» Brano citato:
◆ ◆ ◆ ◆

Ciò esposto, con atto di citazione notificato il 9.11.1998 chiesero che fosse disposta la risoluzione della disposizione testamentaria di legato per inadempimento del modus in essa contenuto.

L’Arcidiocesi di (OMISSIS) si oppose alla domanda, contestando la violazione denunziata e l’inidoneità della lettera del 1943, in quanto non autografa, ad integrare quanto disposto nel testamento del 1941.

Si costituì in giudizio L.M.P., aderendo alla domanda degli attori.

Esaurita l’istruttoria, il giudice adito, con sentenza n. 9223 del 2006, dispose la risoluzione della disposizione testamentaria per inadempimento dell’onere in essa previsto.

L’Arcidiocesi di (OMISSIS) appellò la decisione, deducendo che gli attori non avevano fornito prova della loro legittimazione attiva, cioè di essere eredi, e che il giudice di primo grado aveva errato sia nell’attribuire alla lettera del 1943 un valore interpretativo del contenuto del testamento che nel ritenere verificatosi l’inadempimento dell’onere.

Si costituirono distintamente in giudizio L.G. e L.M.P. chiedendo la conferma della sentenza impugnata e proponendo il primo anche appello incidentale avverso la statuizione che aveva disatteso le domande, dallo stesso formulate in corso di causa, di condanna della parte convenuta alla riduzione in pristino dell’immobile e di risarcimento dei danni con riguardo al bene che assumeva essere stato venduto prima dell’introduzione del giudizio.

Il medesimo appellato eccepì inoltre l’inammissibilità dell’appello principale, notificato a L.F. presso il suo difensore, nonostante che lo stesso fosse deceduto nel corso del giudizio di primo grado.

◆ ◆ ◆ ◆

» Dati forniti:
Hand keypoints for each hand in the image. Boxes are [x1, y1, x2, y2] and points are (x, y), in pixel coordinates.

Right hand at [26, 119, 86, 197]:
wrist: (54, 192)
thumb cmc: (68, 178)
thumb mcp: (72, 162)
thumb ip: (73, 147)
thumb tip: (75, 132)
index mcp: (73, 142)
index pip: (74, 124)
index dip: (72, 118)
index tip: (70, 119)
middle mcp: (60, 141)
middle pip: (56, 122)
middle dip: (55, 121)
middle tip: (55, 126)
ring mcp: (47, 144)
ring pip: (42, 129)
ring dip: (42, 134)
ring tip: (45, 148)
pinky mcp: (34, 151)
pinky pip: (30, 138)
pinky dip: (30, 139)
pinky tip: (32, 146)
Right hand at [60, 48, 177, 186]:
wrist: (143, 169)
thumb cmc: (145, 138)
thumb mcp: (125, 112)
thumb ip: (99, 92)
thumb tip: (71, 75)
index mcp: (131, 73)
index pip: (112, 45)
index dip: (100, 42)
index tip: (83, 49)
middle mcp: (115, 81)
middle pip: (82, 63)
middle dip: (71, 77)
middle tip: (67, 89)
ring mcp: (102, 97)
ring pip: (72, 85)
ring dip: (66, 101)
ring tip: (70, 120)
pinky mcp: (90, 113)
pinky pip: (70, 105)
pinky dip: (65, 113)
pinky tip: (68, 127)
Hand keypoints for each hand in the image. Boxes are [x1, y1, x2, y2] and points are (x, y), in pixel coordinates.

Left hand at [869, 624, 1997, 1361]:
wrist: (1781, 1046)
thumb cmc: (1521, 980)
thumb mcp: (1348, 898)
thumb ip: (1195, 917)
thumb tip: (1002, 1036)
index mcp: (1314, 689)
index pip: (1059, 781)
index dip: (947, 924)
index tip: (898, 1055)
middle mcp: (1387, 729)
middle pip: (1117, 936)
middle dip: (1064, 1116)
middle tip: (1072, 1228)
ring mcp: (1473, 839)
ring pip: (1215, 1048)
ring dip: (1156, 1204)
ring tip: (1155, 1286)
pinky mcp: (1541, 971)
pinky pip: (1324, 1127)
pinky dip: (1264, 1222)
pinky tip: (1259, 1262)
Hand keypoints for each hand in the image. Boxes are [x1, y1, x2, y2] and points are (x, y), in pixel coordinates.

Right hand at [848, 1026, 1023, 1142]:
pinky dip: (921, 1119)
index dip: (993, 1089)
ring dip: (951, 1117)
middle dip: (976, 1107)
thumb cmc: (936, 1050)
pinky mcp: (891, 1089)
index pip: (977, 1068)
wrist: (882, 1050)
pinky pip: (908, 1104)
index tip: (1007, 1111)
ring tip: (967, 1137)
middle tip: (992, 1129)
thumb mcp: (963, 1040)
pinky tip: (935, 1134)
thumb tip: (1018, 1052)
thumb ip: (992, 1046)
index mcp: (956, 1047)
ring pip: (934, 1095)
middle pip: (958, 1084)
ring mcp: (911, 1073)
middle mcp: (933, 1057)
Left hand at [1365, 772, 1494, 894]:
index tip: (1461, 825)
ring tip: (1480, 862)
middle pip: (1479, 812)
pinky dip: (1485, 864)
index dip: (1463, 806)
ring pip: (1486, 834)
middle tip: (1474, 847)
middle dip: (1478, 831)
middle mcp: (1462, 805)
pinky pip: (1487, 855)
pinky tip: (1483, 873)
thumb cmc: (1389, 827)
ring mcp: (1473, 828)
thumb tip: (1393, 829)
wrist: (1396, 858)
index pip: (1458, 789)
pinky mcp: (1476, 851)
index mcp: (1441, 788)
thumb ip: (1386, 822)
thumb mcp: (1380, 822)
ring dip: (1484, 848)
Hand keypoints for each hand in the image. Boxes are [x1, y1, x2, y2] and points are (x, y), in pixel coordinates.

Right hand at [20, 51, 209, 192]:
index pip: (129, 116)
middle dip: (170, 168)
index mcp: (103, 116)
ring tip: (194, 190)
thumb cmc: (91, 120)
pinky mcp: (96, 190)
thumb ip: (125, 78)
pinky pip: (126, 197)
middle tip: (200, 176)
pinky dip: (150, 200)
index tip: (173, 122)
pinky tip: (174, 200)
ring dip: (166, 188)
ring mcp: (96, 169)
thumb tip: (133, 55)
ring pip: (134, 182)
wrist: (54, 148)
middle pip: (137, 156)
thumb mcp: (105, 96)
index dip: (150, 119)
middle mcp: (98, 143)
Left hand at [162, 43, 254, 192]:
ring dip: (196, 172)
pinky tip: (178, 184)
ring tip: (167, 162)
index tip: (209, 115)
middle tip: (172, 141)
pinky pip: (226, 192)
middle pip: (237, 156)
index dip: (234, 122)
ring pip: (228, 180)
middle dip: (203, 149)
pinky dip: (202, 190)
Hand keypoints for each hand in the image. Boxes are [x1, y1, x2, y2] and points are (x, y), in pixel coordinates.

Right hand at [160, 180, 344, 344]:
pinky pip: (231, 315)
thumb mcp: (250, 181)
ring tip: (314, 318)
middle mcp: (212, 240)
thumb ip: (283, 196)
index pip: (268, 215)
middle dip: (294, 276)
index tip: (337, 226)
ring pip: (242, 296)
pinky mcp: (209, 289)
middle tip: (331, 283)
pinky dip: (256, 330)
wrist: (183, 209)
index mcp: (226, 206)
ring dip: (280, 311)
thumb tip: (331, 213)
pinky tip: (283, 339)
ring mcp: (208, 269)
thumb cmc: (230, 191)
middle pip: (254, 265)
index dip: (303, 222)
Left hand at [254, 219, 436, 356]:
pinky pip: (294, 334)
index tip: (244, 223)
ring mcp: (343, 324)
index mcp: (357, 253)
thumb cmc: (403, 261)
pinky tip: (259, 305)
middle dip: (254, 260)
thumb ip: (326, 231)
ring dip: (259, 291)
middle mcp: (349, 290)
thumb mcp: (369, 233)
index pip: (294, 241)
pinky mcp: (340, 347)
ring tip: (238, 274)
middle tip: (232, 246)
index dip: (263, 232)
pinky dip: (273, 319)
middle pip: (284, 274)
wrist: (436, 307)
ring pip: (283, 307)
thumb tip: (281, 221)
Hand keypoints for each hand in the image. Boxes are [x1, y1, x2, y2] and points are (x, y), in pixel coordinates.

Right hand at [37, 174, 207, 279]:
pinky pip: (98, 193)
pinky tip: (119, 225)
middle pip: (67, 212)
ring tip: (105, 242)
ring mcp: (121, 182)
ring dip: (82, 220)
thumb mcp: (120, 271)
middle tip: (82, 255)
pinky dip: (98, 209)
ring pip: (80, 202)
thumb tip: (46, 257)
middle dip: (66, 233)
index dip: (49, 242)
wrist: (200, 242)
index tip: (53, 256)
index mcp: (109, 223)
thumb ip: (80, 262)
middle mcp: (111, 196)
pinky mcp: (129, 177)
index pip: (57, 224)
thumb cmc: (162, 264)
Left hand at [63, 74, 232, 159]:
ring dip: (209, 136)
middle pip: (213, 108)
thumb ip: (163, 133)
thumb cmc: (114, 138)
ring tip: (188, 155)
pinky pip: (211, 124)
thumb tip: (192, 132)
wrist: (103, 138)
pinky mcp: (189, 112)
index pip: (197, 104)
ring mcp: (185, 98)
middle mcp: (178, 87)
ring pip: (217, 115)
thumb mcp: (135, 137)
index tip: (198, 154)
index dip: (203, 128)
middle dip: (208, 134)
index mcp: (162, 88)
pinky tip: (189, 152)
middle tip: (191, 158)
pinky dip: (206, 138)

◆ ◆ ◆ ◆

» Consegna: Prosegui il brano sulla causa per la risoluzione del legato testamentario, ripartendo subito dopo l'ultima frase riportata.

» Risposta:
Con ordinanza del 18.1.2008 la Corte d’appello dispose l’integrazione del contraddittorio “nei confronti di tutte le parli del giudizio di primo grado non costituitesi in appello”.

Alla udienza successiva del 18.7.2008 si costituì quale erede, di L.F., D.F.T. eccependo l’inammissibilità dell’appello per mancata ottemperanza all’ordine di integrazione del contraddittorio, attesa la mancata notifica dell’atto a S.E., madre del de cuius L.F..

La Arcidiocesi eccepì a sua volta l’estinzione del giudizio di primo grado, per non essere stato il processo riassunto nel termine di sei mesi dalla comunicazione del decesso di L.F..

Con sentenza non definitiva n. 1109 del 5.4.2011 la Corte rigettò entrambe le eccezioni e con ordinanza in pari data fissò l’udienza per l’integrazione del contraddittorio nei confronti di S.E.. Con la suddetta sentenza, per quanto qui interessa, la Corte affermò che la mancata notifica dell’atto di appello alla S. trovava causa nel testamento olografo di L.F. depositato dalla D.F. all’udienza del 31.5.2007, che aveva nominato quale suo unico erede universale la D.F. medesima, mentre la S. aveva assunto la qualità di erede solo in forza del successivo atto del 18.7.2000, con cui ella aveva fatto valere la sua qualità di legittimaria ed in forza del quale, con adesione della D.F., le erano stati attribuiti alcuni beni.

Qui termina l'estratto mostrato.